Document:
KB Financial Group expects that the Stock Swap will result in the improvement of certain of its group-level performance metrics (including its return on equity, double leverage ratio and debt ratio) and an increase in its capital through the issuance of new common shares.

Although the assets and liabilities of Hyundai Securities will remain unchanged and only its shareholder composition will change, Hyundai Securities expects that the Stock Swap will lead to a reduction of its funding costs, due to an improvement in its credit ratings that may result from its becoming a wholly-owned subsidiary of KB Financial Group.

 

  c. Main impact and effects on the business of KB Financial Group

The Stock Swap is expected to promote sustainable growth by contributing to the maximization of synergies among affiliated companies of KB Financial Group, through an increase in customer convenience and benefits and the strengthening of its competitiveness.

 

8. Schedule for the Stock Swap

 

Event

  

Date

Date of the Stock Swap Agreement

   August 2, 2016

Record date

   August 12, 2016
Closure of the shareholder register   Start date    August 13, 2016
  End date    August 18, 2016
Dissent filing period   Start date    August 9, 2016
  End date    August 22, 2016
Expected date of shareholders’ meeting    —  
Appraisal right exercise period   Start date    —  
  End date    —  
Period for submission of old share certificates   Start date    —  
  End date    —  
Expected period for suspension of trading    —  
Date of the Stock Swap (“Stock Swap Date”)    November 9, 2016
Expected date of delivery of share certificates    November 21, 2016

Expected date of listing of new shares

   November 22, 2016

 

9. Name of the Complete Parent Company after the Stock Swap: KB Financial Group Inc.

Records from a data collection
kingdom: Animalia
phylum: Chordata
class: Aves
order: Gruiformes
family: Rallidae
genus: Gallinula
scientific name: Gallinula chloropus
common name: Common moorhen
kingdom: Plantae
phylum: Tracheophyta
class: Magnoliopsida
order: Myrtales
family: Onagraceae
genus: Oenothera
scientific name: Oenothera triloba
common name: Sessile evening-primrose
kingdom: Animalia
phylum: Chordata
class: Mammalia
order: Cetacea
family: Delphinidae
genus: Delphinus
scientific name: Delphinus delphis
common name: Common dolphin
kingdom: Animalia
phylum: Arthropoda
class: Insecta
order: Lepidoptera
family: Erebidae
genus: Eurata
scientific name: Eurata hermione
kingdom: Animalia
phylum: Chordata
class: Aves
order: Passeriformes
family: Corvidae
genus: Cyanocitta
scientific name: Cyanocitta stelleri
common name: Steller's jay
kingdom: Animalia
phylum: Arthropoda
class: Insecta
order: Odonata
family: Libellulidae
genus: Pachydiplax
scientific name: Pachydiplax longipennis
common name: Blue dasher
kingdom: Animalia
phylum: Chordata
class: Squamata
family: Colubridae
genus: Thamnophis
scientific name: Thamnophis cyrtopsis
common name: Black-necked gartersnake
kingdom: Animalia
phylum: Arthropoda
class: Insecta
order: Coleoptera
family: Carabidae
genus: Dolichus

Stated goal A: Lay out the stretch of entries from their first line through the line containing "order: Odonata" as a Markdown table with the columns Row and Entry line, one numbered row per line and blank lines omitted.
Stated goal B: Proceed with the KB Financial Group stock swap disclosure by writing what follows its final line.

Final answer A:
| Row | Entry line |
|---|---|
| 1 | kingdom: Animalia |
| 2 | phylum: Chordata |
| 3 | class: Aves |
| 4 | order: Gruiformes |
| 5 | family: Rallidae |
| 6 | genus: Gallinula |
| 7 | scientific name: Gallinula chloropus |
| 8 | common name: Common moorhen |
| 9 | kingdom: Plantae |
| 10 | phylum: Tracheophyta |
| 11 | class: Magnoliopsida |
| 12 | order: Myrtales |
| 13 | family: Onagraceae |
| 14 | genus: Oenothera |
| 15 | scientific name: Oenothera triloba |
| 16 | common name: Sessile evening-primrose |
| 17 | kingdom: Animalia |
| 18 | phylum: Chordata |
| 19 | class: Mammalia |
| 20 | order: Cetacea |
| 21 | family: Delphinidae |
| 22 | genus: Delphinus |
| 23 | scientific name: Delphinus delphis |
| 24 | common name: Common dolphin |
| 25 | kingdom: Animalia |
| 26 | phylum: Arthropoda |
| 27 | class: Insecta |
| 28 | order: Lepidoptera |
| 29 | family: Erebidae |
| 30 | genus: Eurata |
| 31 | scientific name: Eurata hermione |
| 32 | kingdom: Animalia |
| 33 | phylum: Chordata |
| 34 | class: Aves |
| 35 | order: Passeriformes |
| 36 | family: Corvidae |
| 37 | genus: Cyanocitta |
| 38 | scientific name: Cyanocitta stelleri |
| 39 | common name: Steller's jay |
| 40 | kingdom: Animalia |
| 41 | phylum: Arthropoda |
| 42 | class: Insecta |
| 43 | order: Odonata |

Final answer B:
 

10. Matters Relating to Appraisal Rights

The Stock Swap will proceed as a small-scale stock swap pursuant to Article 360-10 of the KCC. Accordingly, shareholders of KB Financial Group will not be granted any appraisal rights.


11. Back Door Listing

Not applicable

 

12. Other Entity’s Fulfillment of Conditions for Back Door Listing

Not applicable

 

13. Date of Resolution of the Board of Directors: August 2, 2016

 

Non-executive directors

   Present: 6
   Absent: 0

Attendance of audit committee member who is not a non-executive director

   —  

 

14. Agreements for Put Options, Call Options, Put Back Options, etc.

Not applicable

 

15. Applicability of Securities Registration Statement Filing Requirement: Yes

 

16. Other Investment Considerations

 

  a. The Stock Swap will proceed as a small-scale stock swap pursuant to Article 360-10 of the KCC. Accordingly, an approval by the board of directors will replace an approval of the general meeting of shareholders required under paragraph (1) of Article 360-3 of the KCC.

 

  b. Pursuant to paragraph (5) of Article 360-10 of the KCC, if shareholders owning 20% or more of the total number of shares issued by KB Financial Group oppose the Stock Swap, the small-scale stock swap procedure may be changed to an ordinary stock swap procedure.

 

  c. The figures set forth under “2. Stock Swap Target Corporation — f. Key financial data for the most recent fiscal year” above are based on the consolidated financial statements of Hyundai Securities for the 2015 fiscal year.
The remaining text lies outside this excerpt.